Textauszug:
┄┄┄┄┄┄┄┄┄┄┄┄┄┄┄┄┄┄┄┄

Doch: nein. Mit einem vertraulichen „Hallo Vera“ schlawenzelte sich jetzt ein Brief der CDU-Jugend auf den Frühstückstisch der 30jährigen Vera L., deren Nachname in dieser Union der Jugend leider nichts mehr zur gemeinsamen Sache tut.

Nicht unter Gleichgesinnten, die wissen, daß nach dem Frühstück aufgeräumt wird! Also gucken jetzt erstmal die idealen Ersatzeltern Catrin Hannken und Claas Rohmeyer fettgedruckt und vor einem satten Mischwald aus der rechten oberen Ecke des Rundbriefs und rufen: „Hallo Vera, ein kluger Satz heißt 'neue Besen kehren gut'.“

So steht das da, ungelogen. Die ganze Bremer Jungschar der Lothars, Linas, Leonores zwischen 20 und 30 Jahren hat solch einen Brief bekommen. Das Statistische Landesamt hat sie den Jungunionisten aus ihren Unterlagen zur Verfügung gestellt – mit Fug und Recht übrigens; entziehen kann sich dem Gedächtnis von Väterchen Staat und seinen vereinigten Söhnen und Töchtern nur, wer beim Einwohnermeldeamt zuvor mit vollem Namen Widerspruch eingelegt hat.

┄┄┄┄┄┄┄┄┄┄┄┄┄┄┄┄┄┄┄┄

Vorgegebene Daten:
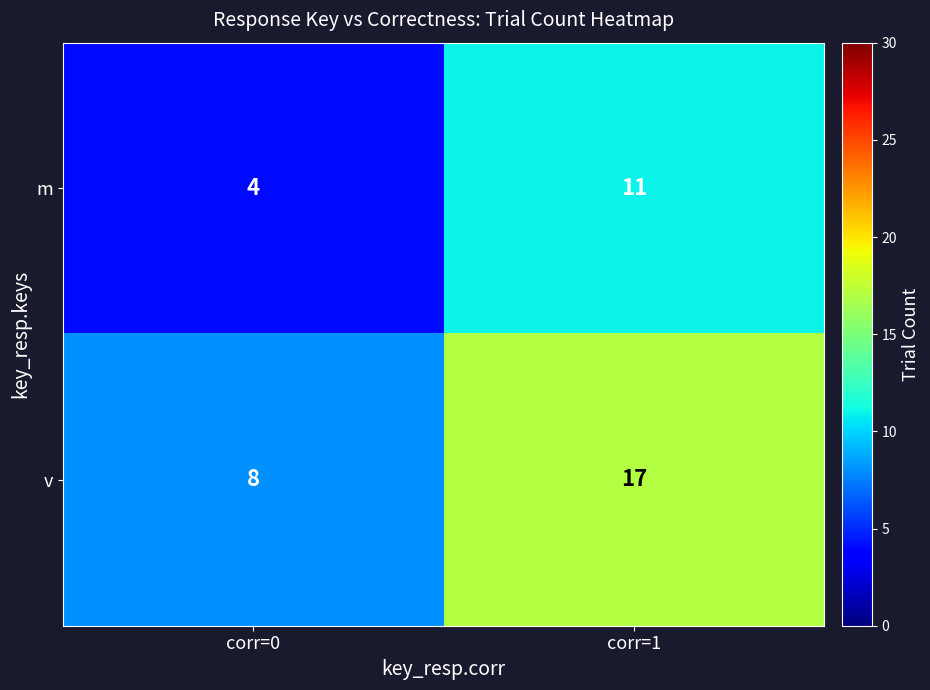

List the series in order of their overall mean, lowest first.

m, v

┄┄┄┄┄┄┄┄┄┄┄┄┄┄┄┄┄┄┄┄

Arbeitsauftrag A: Erläutere anhand des Textauszugs, weshalb das Statistische Landesamt den Jungunionisten die Daten mit Fug und Recht zur Verfügung stellen durfte.
Arbeitsauftrag B: Welche Altersgruppe hat laut dem Textauszug in Bremen den Brief der CDU-Jugend bekommen?
Arbeitsauftrag C: Gib aus dem Textauszug den Abschnitt wortgetreu aus, der mit den Worten beginnt, in denen „So steht das“ steht, und mit „Widerspruch eingelegt hat.“ schließt.

Antwortfeld A: Das Statistische Landesamt durfte die Daten weitergeben, weil sich dem nur entziehen kann, wer zuvor beim Einwohnermeldeamt mit vollem Namen Widerspruch eingelegt hat.

Antwortfeld B: Die Bremer zwischen 20 und 30 Jahren.

Antwortfeld C:
So steht das da, ungelogen. Die ganze Bremer Jungschar der Lothars, Linas, Leonores zwischen 20 und 30 Jahren hat solch einen Brief bekommen. Das Statistische Landesamt hat sie den Jungunionisten aus ihren Unterlagen zur Verfügung gestellt – mit Fug und Recht übrigens; entziehen kann sich dem Gedächtnis von Väterchen Staat und seinen vereinigten Söhnen und Töchtern nur, wer beim Einwohnermeldeamt zuvor mit vollem Namen Widerspruch eingelegt hat.